▸ **Task objective**: Write out the entries exactly, leaving out every picture.

Content starts

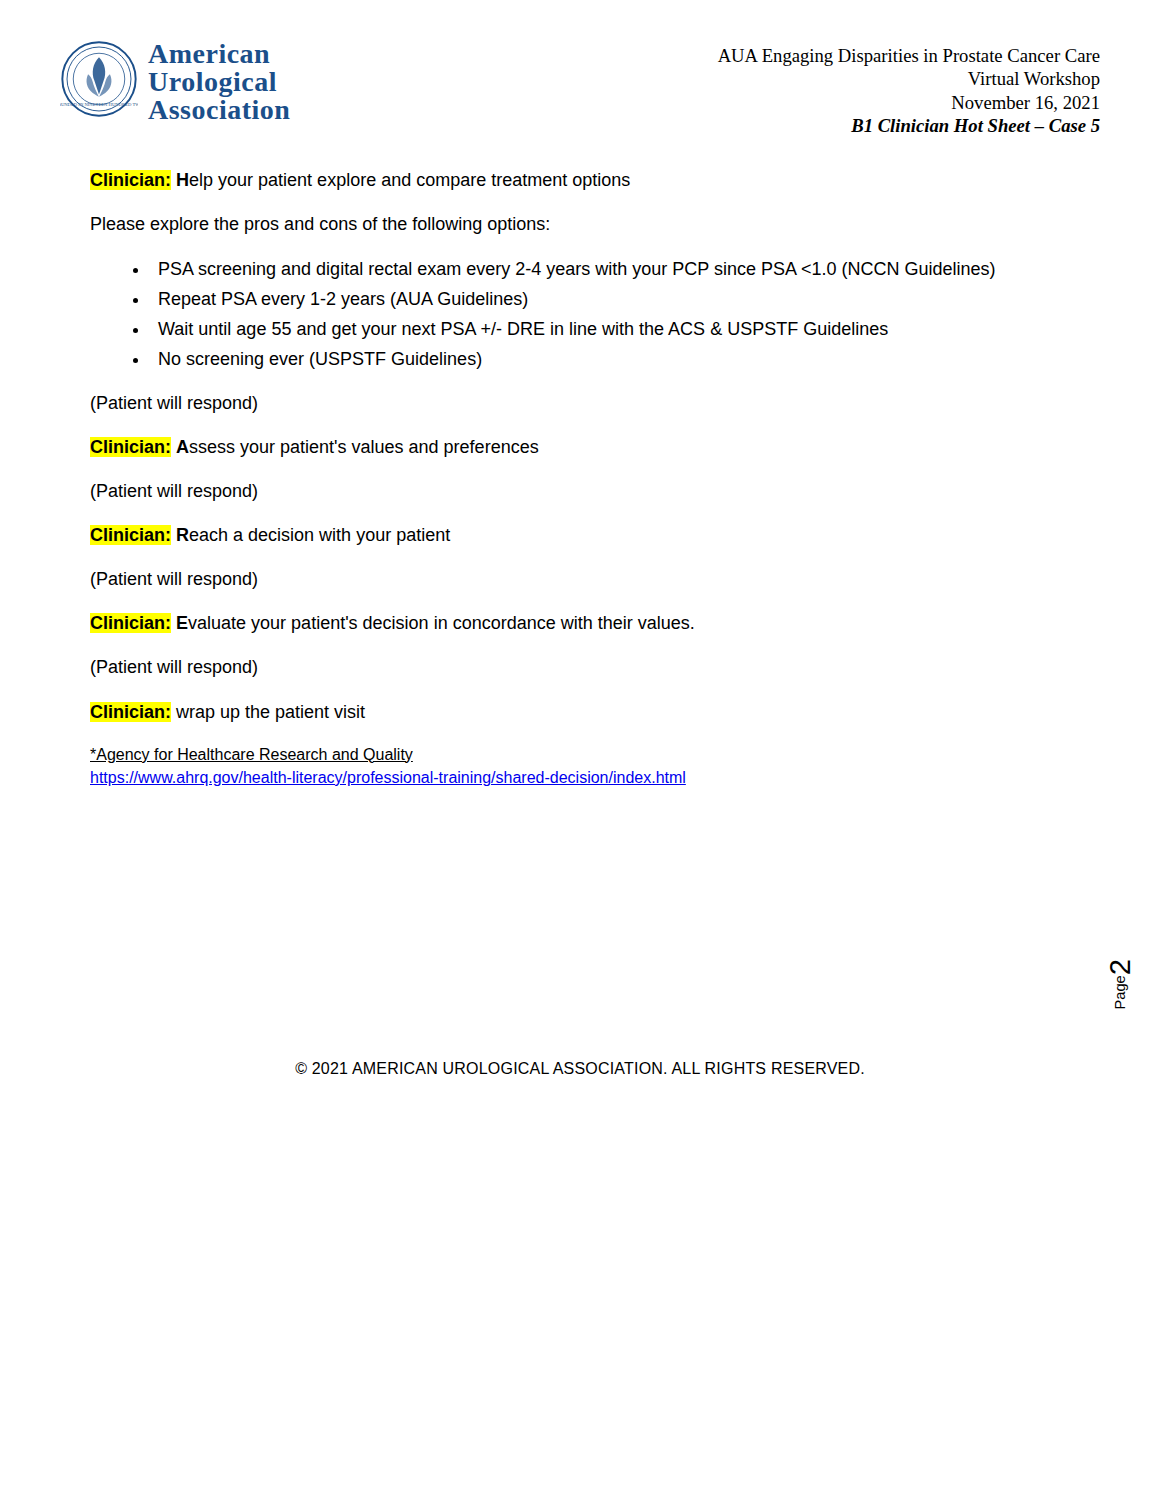FOUNDED IN NINETEEN HUNDRED TWO
American Urological Association
AUA Engaging Disparities in Prostate Cancer Care
Virtual Workshop
November 16, 2021
B1 Clinician Hot Sheet – Case 5
Clinician: Help your patient explore and compare treatment options
Please explore the pros and cons of the following options:
PSA screening and digital rectal exam every 2-4 years with your PCP since PSA <1.0 (NCCN Guidelines)
Repeat PSA every 1-2 years (AUA Guidelines)
Wait until age 55 and get your next PSA +/- DRE in line with the ACS & USPSTF Guidelines
No screening ever (USPSTF Guidelines)
(Patient will respond)
Clinician: Assess your patient's values and preferences
(Patient will respond)
Clinician: Reach a decision with your patient
(Patient will respond)
Clinician: Evaluate your patient's decision in concordance with their values.
(Patient will respond)
Clinician: wrap up the patient visit
*Agency for Healthcare Research and Quality
https://www.ahrq.gov/health-literacy/professional-training/shared-decision/index.html
Page2
© 2021 AMERICAN UROLOGICAL ASSOCIATION. ALL RIGHTS RESERVED.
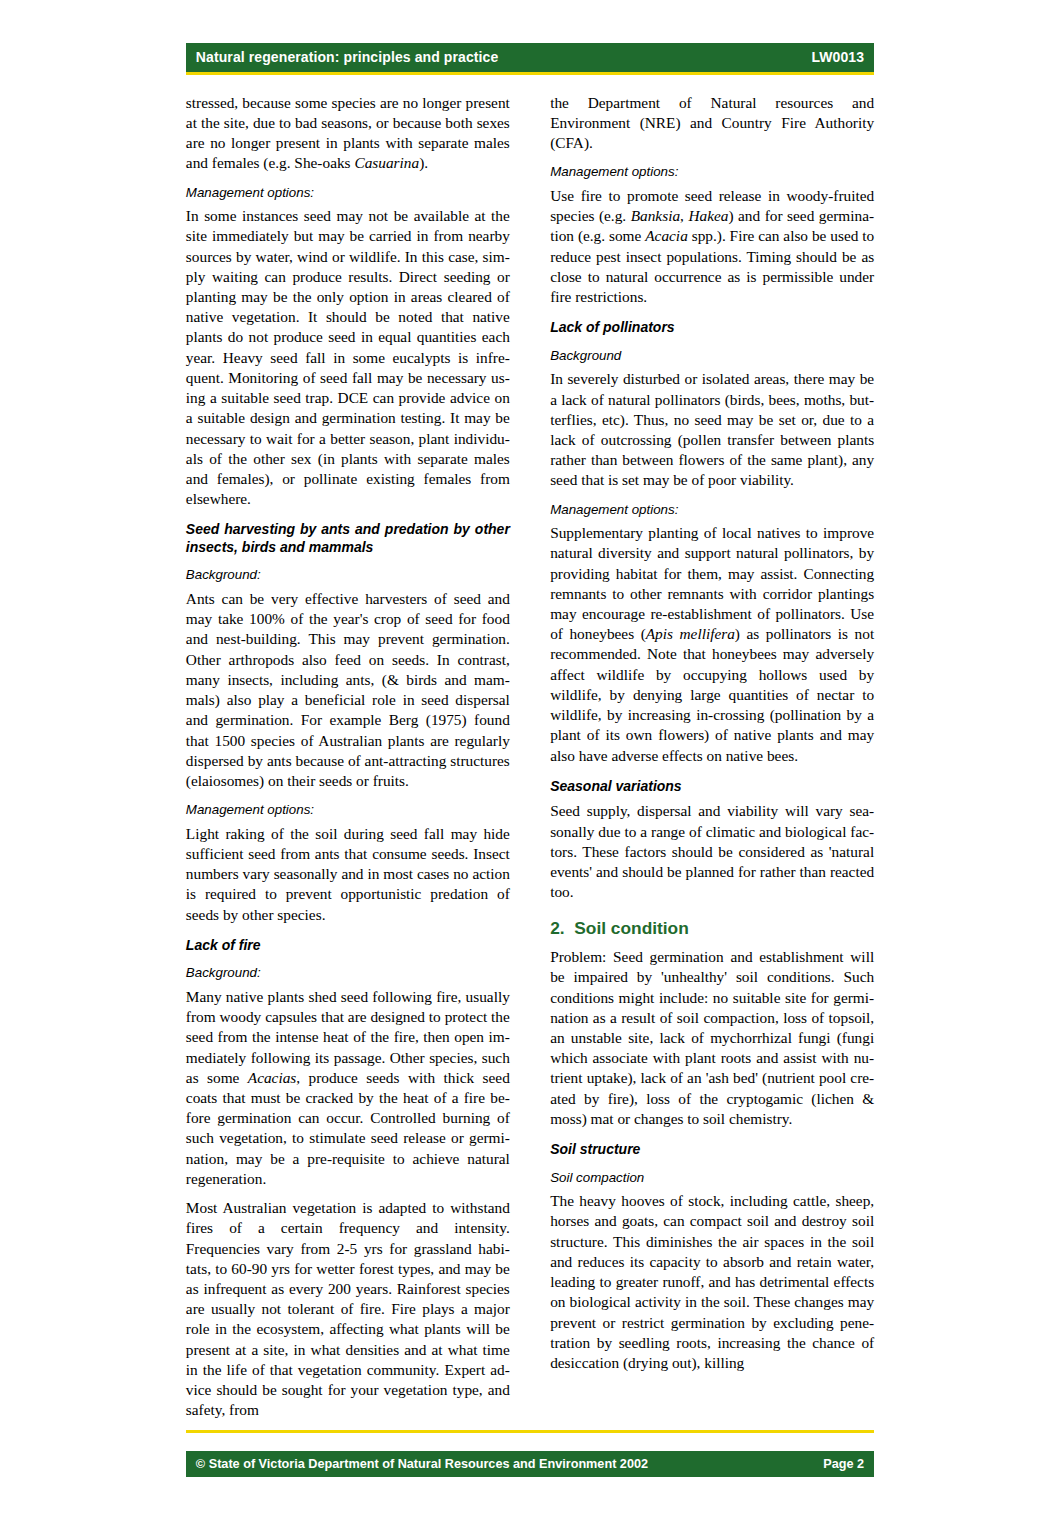Natural regeneration: principles and practice LW0013
stressed, because some species are no longer present at the site, due to bad seasons, or because both sexes are no longer present in plants with separate males and females (e.g. She-oaks Casuarina).
Management options:
In some instances seed may not be available at the site immediately but may be carried in from nearby sources by water, wind or wildlife. In this case, simply waiting can produce results. Direct seeding or planting may be the only option in areas cleared of native vegetation. It should be noted that native plants do not produce seed in equal quantities each year. Heavy seed fall in some eucalypts is infrequent. Monitoring of seed fall may be necessary using a suitable seed trap. DCE can provide advice on a suitable design and germination testing. It may be necessary to wait for a better season, plant individuals of the other sex (in plants with separate males and females), or pollinate existing females from elsewhere.
Seed harvesting by ants and predation by other insects, birds and mammals
Background:
Ants can be very effective harvesters of seed and may take 100% of the year's crop of seed for food and nest-building. This may prevent germination. Other arthropods also feed on seeds. In contrast, many insects, including ants, (& birds and mammals) also play a beneficial role in seed dispersal and germination. For example Berg (1975) found that 1500 species of Australian plants are regularly dispersed by ants because of ant-attracting structures (elaiosomes) on their seeds or fruits.
Management options:
Light raking of the soil during seed fall may hide sufficient seed from ants that consume seeds. Insect numbers vary seasonally and in most cases no action is required to prevent opportunistic predation of seeds by other species.
Lack of fire
Background:
Many native plants shed seed following fire, usually from woody capsules that are designed to protect the seed from the intense heat of the fire, then open immediately following its passage. Other species, such as some Acacias, produce seeds with thick seed coats that must be cracked by the heat of a fire before germination can occur. Controlled burning of such vegetation, to stimulate seed release or germination, may be a pre-requisite to achieve natural regeneration.
Most Australian vegetation is adapted to withstand fires of a certain frequency and intensity. Frequencies vary from 2-5 yrs for grassland habitats, to 60-90 yrs for wetter forest types, and may be as infrequent as every 200 years. Rainforest species are usually not tolerant of fire. Fire plays a major role in the ecosystem, affecting what plants will be present at a site, in what densities and at what time in the life of that vegetation community. Expert advice should be sought for your vegetation type, and safety, from
the Department of Natural resources and Environment (NRE) and Country Fire Authority (CFA).
Management options:
Use fire to promote seed release in woody-fruited species (e.g. Banksia, Hakea) and for seed germination (e.g. some Acacia spp.). Fire can also be used to reduce pest insect populations. Timing should be as close to natural occurrence as is permissible under fire restrictions.
Lack of pollinators
Background
In severely disturbed or isolated areas, there may be a lack of natural pollinators (birds, bees, moths, butterflies, etc). Thus, no seed may be set or, due to a lack of outcrossing (pollen transfer between plants rather than between flowers of the same plant), any seed that is set may be of poor viability.
Management options:
Supplementary planting of local natives to improve natural diversity and support natural pollinators, by providing habitat for them, may assist. Connecting remnants to other remnants with corridor plantings may encourage re-establishment of pollinators. Use of honeybees (Apis mellifera) as pollinators is not recommended. Note that honeybees may adversely affect wildlife by occupying hollows used by wildlife, by denying large quantities of nectar to wildlife, by increasing in-crossing (pollination by a plant of its own flowers) of native plants and may also have adverse effects on native bees.
Seasonal variations
Seed supply, dispersal and viability will vary seasonally due to a range of climatic and biological factors. These factors should be considered as 'natural events' and should be planned for rather than reacted too.
2. Soil condition
Problem: Seed germination and establishment will be impaired by 'unhealthy' soil conditions. Such conditions might include: no suitable site for germination as a result of soil compaction, loss of topsoil, an unstable site, lack of mychorrhizal fungi (fungi which associate with plant roots and assist with nutrient uptake), lack of an 'ash bed' (nutrient pool created by fire), loss of the cryptogamic (lichen & moss) mat or changes to soil chemistry.
Soil structure
Soil compaction
The heavy hooves of stock, including cattle, sheep, horses and goats, can compact soil and destroy soil structure. This diminishes the air spaces in the soil and reduces its capacity to absorb and retain water, leading to greater runoff, and has detrimental effects on biological activity in the soil. These changes may prevent or restrict germination by excluding penetration by seedling roots, increasing the chance of desiccation (drying out), killing
© State of Victoria Department of Natural Resources and Environment 2002 Page 2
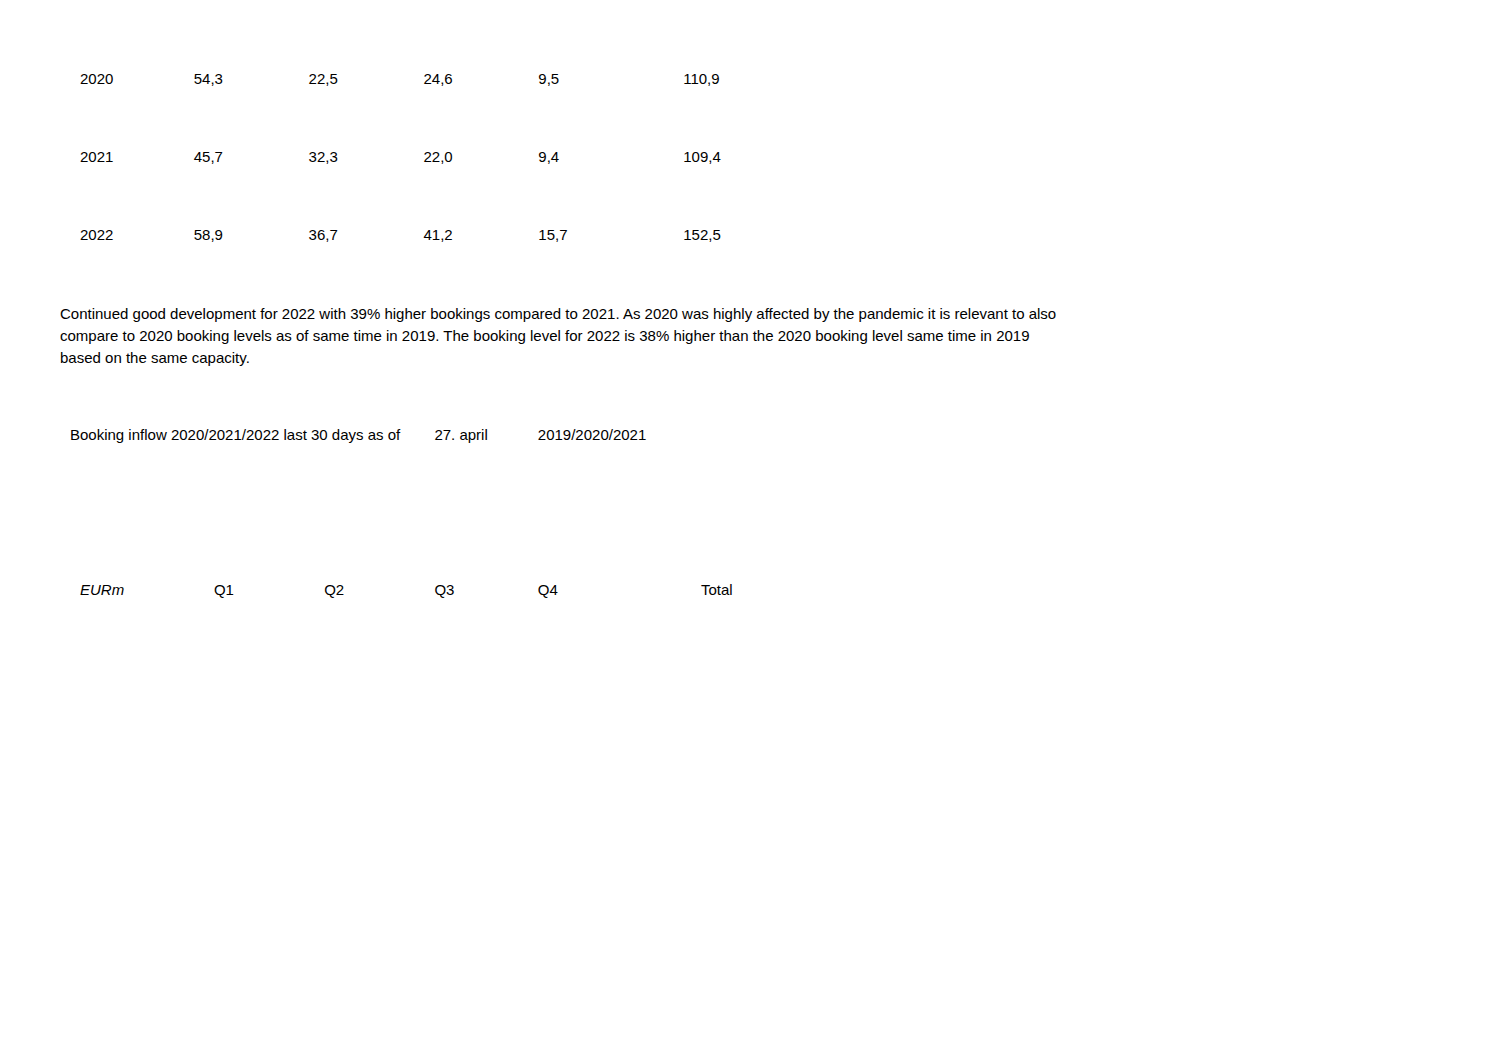| 2020 | 54,3 | 22,5 | 24,6 | 9,5 | 110,9 |
| 2021 | 45,7 | 32,3 | 22,0 | 9,4 | 109,4 |
| 2022 | 58,9 | 36,7 | 41,2 | 15,7 | 152,5 |
Continued good development for 2022 with 39% higher bookings compared to 2021. As 2020 was highly affected by the pandemic it is relevant to also compare to 2020 booking levels as of same time in 2019. The booking level for 2022 is 38% higher than the 2020 booking level same time in 2019 based on the same capacity.
| Booking inflow 2020/2021/2022 last 30 days as of | 27. april | 2019/2020/2021 |
| EURm | Q1 | Q2 | Q3 | Q4 | Total |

Content ends

▸ **Exercise output**:
FOUNDED IN NINETEEN HUNDRED TWO
American Urological Association
AUA Engaging Disparities in Prostate Cancer Care
Virtual Workshop
November 16, 2021
B1 Clinician Hot Sheet – Case 5
Clinician: Help your patient explore and compare treatment options
Please explore the pros and cons of the following options:
PSA screening and digital rectal exam every 2-4 years with your PCP since PSA <1.0 (NCCN Guidelines)
Repeat PSA every 1-2 years (AUA Guidelines)
Wait until age 55 and get your next PSA +/- DRE in line with the ACS & USPSTF Guidelines
No screening ever (USPSTF Guidelines)
(Patient will respond)
Clinician: Assess your patient's values and preferences
(Patient will respond)
Clinician: Reach a decision with your patient
(Patient will respond)
Clinician: Evaluate your patient's decision in concordance with their values.
(Patient will respond)
Clinician: wrap up the patient visit
*Agency for Healthcare Research and Quality
https://www.ahrq.gov/health-literacy/professional-training/shared-decision/index.html
Page2
© 2021 AMERICAN UROLOGICAL ASSOCIATION. ALL RIGHTS RESERVED.
Natural regeneration: principles and practice LW0013
stressed, because some species are no longer present at the site, due to bad seasons, or because both sexes are no longer present in plants with separate males and females (e.g. She-oaks Casuarina).
Management options:
In some instances seed may not be available at the site immediately but may be carried in from nearby sources by water, wind or wildlife. In this case, simply waiting can produce results. Direct seeding or planting may be the only option in areas cleared of native vegetation. It should be noted that native plants do not produce seed in equal quantities each year. Heavy seed fall in some eucalypts is infrequent. Monitoring of seed fall may be necessary using a suitable seed trap. DCE can provide advice on a suitable design and germination testing. It may be necessary to wait for a better season, plant individuals of the other sex (in plants with separate males and females), or pollinate existing females from elsewhere.
Seed harvesting by ants and predation by other insects, birds and mammals
Background:
Ants can be very effective harvesters of seed and may take 100% of the year's crop of seed for food and nest-building. This may prevent germination. Other arthropods also feed on seeds. In contrast, many insects, including ants, (& birds and mammals) also play a beneficial role in seed dispersal and germination. For example Berg (1975) found that 1500 species of Australian plants are regularly dispersed by ants because of ant-attracting structures (elaiosomes) on their seeds or fruits.
Management options:
Light raking of the soil during seed fall may hide sufficient seed from ants that consume seeds. Insect numbers vary seasonally and in most cases no action is required to prevent opportunistic predation of seeds by other species.
Lack of fire
Background:
Many native plants shed seed following fire, usually from woody capsules that are designed to protect the seed from the intense heat of the fire, then open immediately following its passage. Other species, such as some Acacias, produce seeds with thick seed coats that must be cracked by the heat of a fire before germination can occur. Controlled burning of such vegetation, to stimulate seed release or germination, may be a pre-requisite to achieve natural regeneration.
Most Australian vegetation is adapted to withstand fires of a certain frequency and intensity. Frequencies vary from 2-5 yrs for grassland habitats, to 60-90 yrs for wetter forest types, and may be as infrequent as every 200 years. Rainforest species are usually not tolerant of fire. Fire plays a major role in the ecosystem, affecting what plants will be present at a site, in what densities and at what time in the life of that vegetation community. Expert advice should be sought for your vegetation type, and safety, from
the Department of Natural resources and Environment (NRE) and Country Fire Authority (CFA).
Management options:
Use fire to promote seed release in woody-fruited species (e.g. Banksia, Hakea) and for seed germination (e.g. some Acacia spp.). Fire can also be used to reduce pest insect populations. Timing should be as close to natural occurrence as is permissible under fire restrictions.
Lack of pollinators
Background
In severely disturbed or isolated areas, there may be a lack of natural pollinators (birds, bees, moths, butterflies, etc). Thus, no seed may be set or, due to a lack of outcrossing (pollen transfer between plants rather than between flowers of the same plant), any seed that is set may be of poor viability.
Management options:
Supplementary planting of local natives to improve natural diversity and support natural pollinators, by providing habitat for them, may assist. Connecting remnants to other remnants with corridor plantings may encourage re-establishment of pollinators. Use of honeybees (Apis mellifera) as pollinators is not recommended. Note that honeybees may adversely affect wildlife by occupying hollows used by wildlife, by denying large quantities of nectar to wildlife, by increasing in-crossing (pollination by a plant of its own flowers) of native plants and may also have adverse effects on native bees.
Seasonal variations
Seed supply, dispersal and viability will vary seasonally due to a range of climatic and biological factors. These factors should be considered as 'natural events' and should be planned for rather than reacted too.
2. Soil condition
Problem: Seed germination and establishment will be impaired by 'unhealthy' soil conditions. Such conditions might include: no suitable site for germination as a result of soil compaction, loss of topsoil, an unstable site, lack of mychorrhizal fungi (fungi which associate with plant roots and assist with nutrient uptake), lack of an 'ash bed' (nutrient pool created by fire), loss of the cryptogamic (lichen & moss) mat or changes to soil chemistry.
Soil structure
Soil compaction
The heavy hooves of stock, including cattle, sheep, horses and goats, can compact soil and destroy soil structure. This diminishes the air spaces in the soil and reduces its capacity to absorb and retain water, leading to greater runoff, and has detrimental effects on biological activity in the soil. These changes may prevent or restrict germination by excluding penetration by seedling roots, increasing the chance of desiccation (drying out), killing
© State of Victoria Department of Natural Resources and Environment 2002 Page 2
| 2020 | 54,3 | 22,5 | 24,6 | 9,5 | 110,9 |
| 2021 | 45,7 | 32,3 | 22,0 | 9,4 | 109,4 |
| 2022 | 58,9 | 36,7 | 41,2 | 15,7 | 152,5 |
Continued good development for 2022 with 39% higher bookings compared to 2021. As 2020 was highly affected by the pandemic it is relevant to also compare to 2020 booking levels as of same time in 2019. The booking level for 2022 is 38% higher than the 2020 booking level same time in 2019 based on the same capacity.
| Booking inflow 2020/2021/2022 last 30 days as of | 27. april | 2019/2020/2021 |
| EURm | Q1 | Q2 | Q3 | Q4 | Total |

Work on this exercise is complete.